▸ **Provided text**:
--- START ---
Literary Review

Creativity and dissidence

Africa 39: New Writing from Africa; ed. Ellah Wakatama Allfrey, Bloomsbury, Rs.450.

Africa 39: New Writing from Africa; ed. Ellah Wakatama Allfrey, Bloomsbury, Rs.450.  


Moving stories of African cultural history, human cruelties and excesses of power.

Freedom was never easy for the Africans. Leadership at various times imposed its authority on the writer or co-opted him/her for its political agenda. However, writers at variance with the state ideology could not be silenced, and literature became an agency of dissidence.

For the young African writers, the problem was confronting what Wole Soyinka calls ‘the confusion of cultural transitions and mixed values’, a struggle to locate an ideological anchor in a world that is constantly undergoing new configurations and reconfigurations. Thus, the writer became the target of authoritarianism and its strategies of bringing ‘intellectual submission to the prevailing ideology’. In the last few decades, we have seen the rise of a creative consciousness and vibrant revolutionary dissident writing from Africa. Literature survived the constrictions of the mind, the shackles of prejudice and the nightmare of history.

For Shadrek Chikoti from Malawi, one of the 39 African writers featured in this volume, “African writers should be able to write whatever they want to write, because writing is liberating.” This was the spirit behind the Port Harcourt Book Fair held on October 21, 2014, when authors from across Africa and the Diaspora met in this Nigerian town. Moving from issues of tension and conflict within the domestic environment to civil war, from homosexuality to religion and the onset of western influence on Nigerian society, the extracts from novels, short stories, and fables create a moving story of African cultural history, of human cruelties and excesses of power.
--- END ---
▸ **Supplied material**:
--- START ---
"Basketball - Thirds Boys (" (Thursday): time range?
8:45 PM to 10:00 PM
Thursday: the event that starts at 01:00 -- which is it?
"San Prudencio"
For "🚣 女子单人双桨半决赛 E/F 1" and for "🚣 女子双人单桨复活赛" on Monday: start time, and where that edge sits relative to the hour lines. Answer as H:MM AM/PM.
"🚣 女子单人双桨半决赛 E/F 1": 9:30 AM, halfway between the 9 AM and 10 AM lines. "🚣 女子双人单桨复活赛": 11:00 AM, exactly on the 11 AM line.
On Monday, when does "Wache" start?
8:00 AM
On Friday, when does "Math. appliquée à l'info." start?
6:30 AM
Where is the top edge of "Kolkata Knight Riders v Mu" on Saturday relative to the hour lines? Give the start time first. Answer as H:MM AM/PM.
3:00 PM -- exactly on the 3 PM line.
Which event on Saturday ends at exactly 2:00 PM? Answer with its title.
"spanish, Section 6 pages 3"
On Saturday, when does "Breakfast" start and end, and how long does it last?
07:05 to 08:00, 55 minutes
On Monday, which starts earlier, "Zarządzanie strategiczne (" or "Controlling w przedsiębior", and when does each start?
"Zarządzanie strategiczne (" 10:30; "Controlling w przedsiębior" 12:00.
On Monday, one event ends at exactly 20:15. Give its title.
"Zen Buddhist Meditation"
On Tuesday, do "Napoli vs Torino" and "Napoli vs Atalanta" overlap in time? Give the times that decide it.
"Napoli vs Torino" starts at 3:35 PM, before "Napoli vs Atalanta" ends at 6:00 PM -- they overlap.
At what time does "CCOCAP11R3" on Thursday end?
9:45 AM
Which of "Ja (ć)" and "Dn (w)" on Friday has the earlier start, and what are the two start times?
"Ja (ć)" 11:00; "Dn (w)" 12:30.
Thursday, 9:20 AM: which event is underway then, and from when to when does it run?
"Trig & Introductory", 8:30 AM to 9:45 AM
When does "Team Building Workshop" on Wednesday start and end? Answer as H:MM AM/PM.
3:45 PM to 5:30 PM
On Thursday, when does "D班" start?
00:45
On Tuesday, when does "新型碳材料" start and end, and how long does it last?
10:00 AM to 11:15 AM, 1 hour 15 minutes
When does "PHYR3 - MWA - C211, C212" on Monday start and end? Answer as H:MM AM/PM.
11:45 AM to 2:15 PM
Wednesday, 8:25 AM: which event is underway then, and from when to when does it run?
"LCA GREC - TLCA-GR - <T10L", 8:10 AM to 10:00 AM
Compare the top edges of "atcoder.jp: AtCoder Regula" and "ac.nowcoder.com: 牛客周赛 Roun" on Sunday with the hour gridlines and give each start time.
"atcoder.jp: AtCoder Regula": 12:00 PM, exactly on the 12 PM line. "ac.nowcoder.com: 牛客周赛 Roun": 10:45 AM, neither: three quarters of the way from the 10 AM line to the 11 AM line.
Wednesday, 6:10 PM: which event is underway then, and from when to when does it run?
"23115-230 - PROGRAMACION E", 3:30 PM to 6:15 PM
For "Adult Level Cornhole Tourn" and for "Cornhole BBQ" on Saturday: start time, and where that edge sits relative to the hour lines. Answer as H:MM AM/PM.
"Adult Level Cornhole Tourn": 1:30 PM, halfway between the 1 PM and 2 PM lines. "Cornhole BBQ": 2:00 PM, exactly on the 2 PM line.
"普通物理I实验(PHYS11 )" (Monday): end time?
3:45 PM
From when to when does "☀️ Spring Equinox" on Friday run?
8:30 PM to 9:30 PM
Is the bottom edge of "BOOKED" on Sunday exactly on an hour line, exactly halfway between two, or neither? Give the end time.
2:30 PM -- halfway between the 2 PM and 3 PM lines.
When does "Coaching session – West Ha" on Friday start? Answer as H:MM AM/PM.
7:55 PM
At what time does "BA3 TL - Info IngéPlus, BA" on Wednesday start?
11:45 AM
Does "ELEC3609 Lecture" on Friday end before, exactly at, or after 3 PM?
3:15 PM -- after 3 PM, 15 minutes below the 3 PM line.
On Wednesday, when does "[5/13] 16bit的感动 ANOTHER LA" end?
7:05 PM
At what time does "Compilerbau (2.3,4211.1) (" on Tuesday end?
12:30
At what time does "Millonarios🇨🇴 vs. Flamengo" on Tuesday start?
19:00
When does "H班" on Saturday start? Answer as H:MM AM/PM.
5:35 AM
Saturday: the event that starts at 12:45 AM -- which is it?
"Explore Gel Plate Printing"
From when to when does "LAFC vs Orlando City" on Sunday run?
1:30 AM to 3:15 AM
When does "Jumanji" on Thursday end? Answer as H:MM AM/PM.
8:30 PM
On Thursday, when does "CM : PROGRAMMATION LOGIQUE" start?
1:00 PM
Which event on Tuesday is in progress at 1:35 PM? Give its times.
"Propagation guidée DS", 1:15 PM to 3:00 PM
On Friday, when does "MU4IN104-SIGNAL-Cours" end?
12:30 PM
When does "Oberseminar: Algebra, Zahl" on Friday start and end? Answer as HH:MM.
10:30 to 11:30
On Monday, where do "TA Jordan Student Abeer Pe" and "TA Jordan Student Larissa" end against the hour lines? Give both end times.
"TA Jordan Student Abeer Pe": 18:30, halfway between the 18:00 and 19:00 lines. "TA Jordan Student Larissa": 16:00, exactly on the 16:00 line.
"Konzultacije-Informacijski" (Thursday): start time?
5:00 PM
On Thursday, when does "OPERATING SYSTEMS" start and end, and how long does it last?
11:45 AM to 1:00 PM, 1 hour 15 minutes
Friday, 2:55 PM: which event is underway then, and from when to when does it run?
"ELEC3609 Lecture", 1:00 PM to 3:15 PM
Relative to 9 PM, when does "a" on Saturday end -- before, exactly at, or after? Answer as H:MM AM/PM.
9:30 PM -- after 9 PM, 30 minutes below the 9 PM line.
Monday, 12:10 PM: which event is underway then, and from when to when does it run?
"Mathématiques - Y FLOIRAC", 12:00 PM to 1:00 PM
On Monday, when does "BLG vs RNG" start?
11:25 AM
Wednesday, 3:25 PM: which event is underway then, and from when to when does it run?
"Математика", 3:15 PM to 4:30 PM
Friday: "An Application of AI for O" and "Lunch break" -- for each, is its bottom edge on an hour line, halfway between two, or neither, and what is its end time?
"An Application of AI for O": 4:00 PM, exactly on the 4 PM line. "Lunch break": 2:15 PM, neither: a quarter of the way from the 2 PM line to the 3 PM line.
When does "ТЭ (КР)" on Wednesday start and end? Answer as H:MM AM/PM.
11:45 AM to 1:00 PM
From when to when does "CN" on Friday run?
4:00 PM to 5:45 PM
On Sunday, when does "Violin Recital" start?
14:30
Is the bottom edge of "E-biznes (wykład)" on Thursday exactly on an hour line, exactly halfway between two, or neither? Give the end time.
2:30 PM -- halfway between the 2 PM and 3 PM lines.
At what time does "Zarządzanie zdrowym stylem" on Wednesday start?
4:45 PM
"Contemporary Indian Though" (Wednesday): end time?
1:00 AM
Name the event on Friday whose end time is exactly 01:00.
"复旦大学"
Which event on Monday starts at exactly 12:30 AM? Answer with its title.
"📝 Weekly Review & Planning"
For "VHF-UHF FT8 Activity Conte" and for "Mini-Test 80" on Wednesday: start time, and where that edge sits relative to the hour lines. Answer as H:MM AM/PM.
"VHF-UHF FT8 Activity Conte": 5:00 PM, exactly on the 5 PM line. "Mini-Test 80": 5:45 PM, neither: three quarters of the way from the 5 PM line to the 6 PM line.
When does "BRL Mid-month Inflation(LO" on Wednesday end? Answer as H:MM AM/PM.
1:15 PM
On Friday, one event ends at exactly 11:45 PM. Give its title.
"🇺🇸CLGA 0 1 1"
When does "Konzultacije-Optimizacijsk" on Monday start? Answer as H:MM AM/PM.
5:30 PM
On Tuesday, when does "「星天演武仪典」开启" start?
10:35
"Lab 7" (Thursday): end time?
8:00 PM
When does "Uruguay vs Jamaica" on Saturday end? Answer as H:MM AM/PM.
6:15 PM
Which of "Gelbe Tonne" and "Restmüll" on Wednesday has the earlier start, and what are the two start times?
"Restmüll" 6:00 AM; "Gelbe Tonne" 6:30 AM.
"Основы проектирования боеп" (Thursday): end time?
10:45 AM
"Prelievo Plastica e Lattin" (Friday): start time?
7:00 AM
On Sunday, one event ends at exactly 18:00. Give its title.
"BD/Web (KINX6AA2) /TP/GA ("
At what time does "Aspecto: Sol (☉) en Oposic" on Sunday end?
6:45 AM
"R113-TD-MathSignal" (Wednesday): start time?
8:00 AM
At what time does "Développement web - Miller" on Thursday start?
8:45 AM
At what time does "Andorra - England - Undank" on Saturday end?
--- END ---
▸ **Brief 1**: Condense the paragraph of the review that begins "Freedom was never easy for the Africans" into one or two shorter sentences, keeping its main facts.
▸ **Brief 2**: Collect every line of the entries that contains the string "Level".

▸ **Finished answer 1**: Freedom never came easily to Africans, as their leaders at times imposed authority on writers or co-opted them for political ends. Writers who disagreed with state ideology could not be silenced, however, and literature became a means of dissidence.

▸ **Finished answer 2**:
For "Adult Level Cornhole Tourn" and for "Cornhole BBQ" on Saturday: start time, and where that edge sits relative to the hour lines. Answer as H:MM AM/PM.
"Adult Level Cornhole Tourn": 1:30 PM, halfway between the 1 PM and 2 PM lines. "Cornhole BBQ": 2:00 PM, exactly on the 2 PM line.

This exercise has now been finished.